Tribunal reconhece irregularidade e fixa indenização
A 19ª Câmara Cível do Tribunal de Justiça de Minas Gerais (TJMG) modificou decisão da Comarca de Januária e condenou o município do Norte do Estado a indenizar um idoso que teve as contas bloqueadas após cobrança indevida de IPTU. Os danos morais foram fixados em R$ 5 mil.
O morador, que estava em débito com o imposto referente ao seu endereço, recebeu cobrança de outros cinco imóveis na cidade de Januária. O contribuinte teve R$ 2.971,20 bloqueados indevidamente a pedido do município, porém sua dívida era de R$ 331,29 e foi quitada.
Meses após ajuizar a execução, a prefeitura identificou o erro e solicitou o desbloqueio dos valores.
O idoso acionou a Justiça solicitando indenização de R$ 100 mil a título de danos morais, “em decorrência de todas as consequências acarretadas” a ele.
O município alegou que a execução fiscal decorreu de ato legítimo na recuperação de débito devido e não pago e que, na ação de execução fiscal, retificou os dados da Certidão de Dívida Ativa (CDA) e solicitou a extinção após o pagamento.
A decisão de 1ª Instância destacou que o contribuinte não se manifestou, por quase um ano, no processo de execução fiscal. Como a própria administração municipal comunicou o erro, o juízo considerou que não houve a caracterização de dano moral. Diante disso, o morador recorreu.
Cobrança irregular
O relator do caso, desembargador Pedro Bitencourt Marcondes, modificou a sentença e ressaltou a irregularidade da cobrança:
“Verifica-se que a execução fiscal foi proposta de forma indevida, uma vez que apenas pequena parcela do montante cobrado correspondia, de fato, à obrigação tributária do executado. A Certidão de Dívida Ativa que instruiu a ação executiva abrangia diversos imóveis sem qualquer vínculo com o contribuinte, o que evidencia falha inequívoca na constituição do crédito tributário e na verificação cadastral prévia.”
O voto do magistrado também sublinhou que, segundo a legislação municipal (Lei nº 2.707/2021), somente valores acima de R$ 500 justificariam o ajuizamento de execução fiscal.
“Além de ter promovido execução de forma irregular, o ente público acionou indevidamente o aparato jurisdicional, submeteu o autor ao processo judicial, para a cobrança de valor que, pela própria legislação local, tampouco poderia movimentar a máquina estatal. A conduta revela desatenção pelos princípios da legalidade, razoabilidade e eficiência, traduzindo erro administrativo que demanda reparação”, destacou o desembargador Pedro Bitencourt Marcondes.
Os desembargadores Carlos Henrique Perpétuo Braga e Wagner Wilson Ferreira votaram de acordo com o relator.
O acórdão tramita sob o nº 1.0000.25.365417-2/001.
□ □ □ □ □ □ □
OBJETIVO DO EXERCÍCIO: Pode devolver, sem alterar nada, o trecho da notícia acima sobre a cobrança indevida de IPTU que começa em “O idoso acionou” e segue até “o morador recorreu.”?

(Registros salvos)
□ □ □ □ □ □ □
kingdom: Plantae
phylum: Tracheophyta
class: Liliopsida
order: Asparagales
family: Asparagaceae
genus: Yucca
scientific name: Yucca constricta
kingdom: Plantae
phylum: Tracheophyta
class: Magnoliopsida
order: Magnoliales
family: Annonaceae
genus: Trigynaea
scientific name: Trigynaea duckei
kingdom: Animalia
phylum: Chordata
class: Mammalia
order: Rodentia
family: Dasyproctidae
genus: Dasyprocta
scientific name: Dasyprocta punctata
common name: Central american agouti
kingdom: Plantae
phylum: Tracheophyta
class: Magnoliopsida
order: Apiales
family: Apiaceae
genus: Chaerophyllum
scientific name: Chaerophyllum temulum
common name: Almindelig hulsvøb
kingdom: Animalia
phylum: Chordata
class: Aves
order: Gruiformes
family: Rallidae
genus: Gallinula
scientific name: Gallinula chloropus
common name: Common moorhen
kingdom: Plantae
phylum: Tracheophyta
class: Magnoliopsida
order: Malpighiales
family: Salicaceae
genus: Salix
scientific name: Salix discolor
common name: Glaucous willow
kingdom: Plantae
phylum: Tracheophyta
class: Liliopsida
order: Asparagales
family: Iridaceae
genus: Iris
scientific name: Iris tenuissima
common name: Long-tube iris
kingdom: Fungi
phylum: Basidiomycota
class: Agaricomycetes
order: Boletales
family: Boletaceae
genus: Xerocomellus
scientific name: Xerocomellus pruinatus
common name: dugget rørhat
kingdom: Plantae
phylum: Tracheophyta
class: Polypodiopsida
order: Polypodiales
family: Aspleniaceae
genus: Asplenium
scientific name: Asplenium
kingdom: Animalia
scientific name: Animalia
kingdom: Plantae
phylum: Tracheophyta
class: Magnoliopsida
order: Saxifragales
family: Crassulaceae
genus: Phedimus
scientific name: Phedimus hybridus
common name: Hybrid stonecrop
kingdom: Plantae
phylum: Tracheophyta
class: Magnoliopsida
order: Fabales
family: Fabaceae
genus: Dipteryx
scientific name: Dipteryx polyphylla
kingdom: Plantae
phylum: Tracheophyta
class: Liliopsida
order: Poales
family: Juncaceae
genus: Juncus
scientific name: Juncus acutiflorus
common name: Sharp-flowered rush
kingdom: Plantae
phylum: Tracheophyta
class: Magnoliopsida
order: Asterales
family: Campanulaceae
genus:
□ □ □ □ □ □ □
RESULTADO DA TAREFA:
O idoso acionou a Justiça solicitando indenização de R$ 100 mil a título de danos morais, “em decorrência de todas as consequências acarretadas” a ele.
O município alegou que a execução fiscal decorreu de ato legítimo na recuperação de débito devido e não pago e que, na ação de execução fiscal, retificou os dados da Certidão de Dívida Ativa (CDA) e solicitou a extinção após o pagamento.
A decisão de 1ª Instância destacou que o contribuinte não se manifestou, por quase um ano, no processo de execução fiscal. Como a própria administração municipal comunicou o erro, o juízo considerou que não houve a caracterização de dano moral. Diante disso, o morador recorreu.